As studying bible, I have realized that the desire to know God's Words only to enrich my own life is selfish thought. Rather, I noticed that God let us live rich life by teaching His Words. 
Sometimes I found it difficult to accept certain verses in bible: "You shall not commit adultery" for instance. In New Testament, having mere lust without any action is already considered as sin, however, it is natural for Adam to have affection towards women who are Eva's descendants, so as to have desire to them. I felt this covenant is impossible for me to keep.
Also, we Japanese have rich spiritual culture based on the spirit to worship nature, which was nurtured by accepting Buddhism, Confucianism and other cultures. Though we seem atheist, faith in spiritual culture has become part of our custom through the history. I felt I could not just renounce this culture and could not believe in God in Trinity as only God to become Christian. Meanwhile, I was also aware that my life had been certainly enriched than before, so I was content to stay as just one of "fans" of Jesus without becoming a part of flock of His lamb.

Then, one day, the encounter with this verse suddenly opened my eyes: "This is love: not that we loved God, but that he loved us and sent his Son as an atoning sacrifice for our sins. (1 John 4:10)" 
What was I waiting for? God loves us, He loves us as much as He sent His only Son to wash away our sins. This is everything, there is nothing more to ask for.

"You shall not commit adultery" - no human being can keep this stringent "regulation" and only God can make it. This mere fact already tells us we are all sinners before Lord.

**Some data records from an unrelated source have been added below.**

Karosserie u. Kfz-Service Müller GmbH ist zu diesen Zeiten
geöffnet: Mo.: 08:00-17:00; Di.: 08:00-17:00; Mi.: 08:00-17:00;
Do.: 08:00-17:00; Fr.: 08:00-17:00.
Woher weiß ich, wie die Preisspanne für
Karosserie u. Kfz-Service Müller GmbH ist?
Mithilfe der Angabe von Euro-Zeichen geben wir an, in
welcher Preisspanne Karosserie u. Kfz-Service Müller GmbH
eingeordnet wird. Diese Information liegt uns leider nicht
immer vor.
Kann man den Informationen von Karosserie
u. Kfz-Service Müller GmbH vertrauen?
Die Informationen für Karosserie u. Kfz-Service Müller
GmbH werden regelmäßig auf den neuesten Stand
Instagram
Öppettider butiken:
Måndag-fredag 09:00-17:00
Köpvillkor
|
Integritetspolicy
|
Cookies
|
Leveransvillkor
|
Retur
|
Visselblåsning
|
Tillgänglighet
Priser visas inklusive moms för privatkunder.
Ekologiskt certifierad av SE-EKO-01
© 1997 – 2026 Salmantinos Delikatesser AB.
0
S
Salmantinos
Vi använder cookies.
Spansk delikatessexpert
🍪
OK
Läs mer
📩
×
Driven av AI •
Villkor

I can still cherish the heart of Japanese while believing in God as our only God. What is more important and necessary for us is to respond to God's love, as He loved us first, He created us and saw good.

As I decided to accept God's unconditional love and I was forgiven, I hereby declare that  I walk together with Jesus Christ, the savior.

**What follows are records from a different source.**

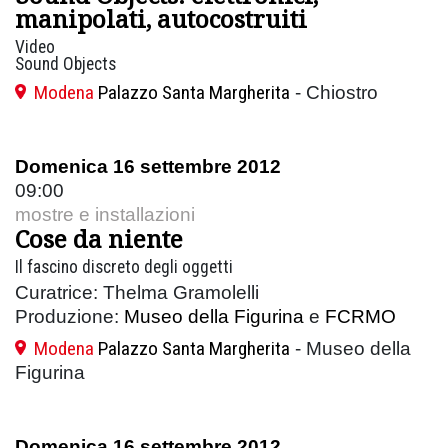
manipolati, autocostruiti
Video
Sound Objects
Modena
Palazzo Santa Margherita
- Chiostro
Domenica 16 settembre 2012
09:00
mostre e installazioni
Cose da niente
Il fascino discreto degli oggetti
Curatrice: Thelma Gramolelli
Produzione:
Museo della Figurina
e
FCRMO
Modena
Palazzo Santa Margherita
- Museo della
Figurina
Domenica 16 settembre 2012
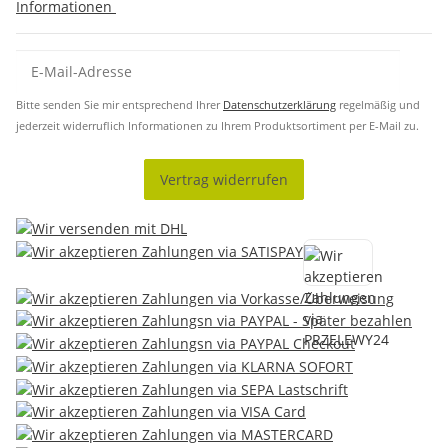
Informationen
Bitte senden Sie mir entsprechend Ihrer
Datenschutzerklärung
regelmäßig und
jederzeit widerruflich Informationen zu Ihrem Produktsortiment per E-Mail zu.
Vertrag widerrufen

Lord, please bless all people and family here today.
Lord, please encourage us not to be afraid when we hesitate to take a brave step.
Lord, please discipline us when our faith is shaken.
Lord, let us rest beside you when we are hurt and weary.
I pray in the name of Jesus. Amen.


1 comment:

  1. Good evening IJCS,

    It seems that i have found your blog by accident. However, since i have always believe in the plans of God, there are no accidents or chance.

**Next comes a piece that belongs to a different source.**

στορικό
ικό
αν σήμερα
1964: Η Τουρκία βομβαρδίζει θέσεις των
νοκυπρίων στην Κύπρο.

    Being a Christian for so long, it seems that testimonies from other people always brightens my day. Sometimes, the culture in Singapore can make me lose focus of God. This is because i grew up in Singapore, i was born in an earthly culture. So when i hear about heavenly culture, the knowledge and revelations are too much for me.

    But it is good.

    Because from there, i understand how much bigger God, our Father really is. And most of all, He is loving. I have explored temples and shrines, it is strange to find a God who would sacrifice His Son so that He can save people like us.

    It is strange, but at the same time, it is beautiful!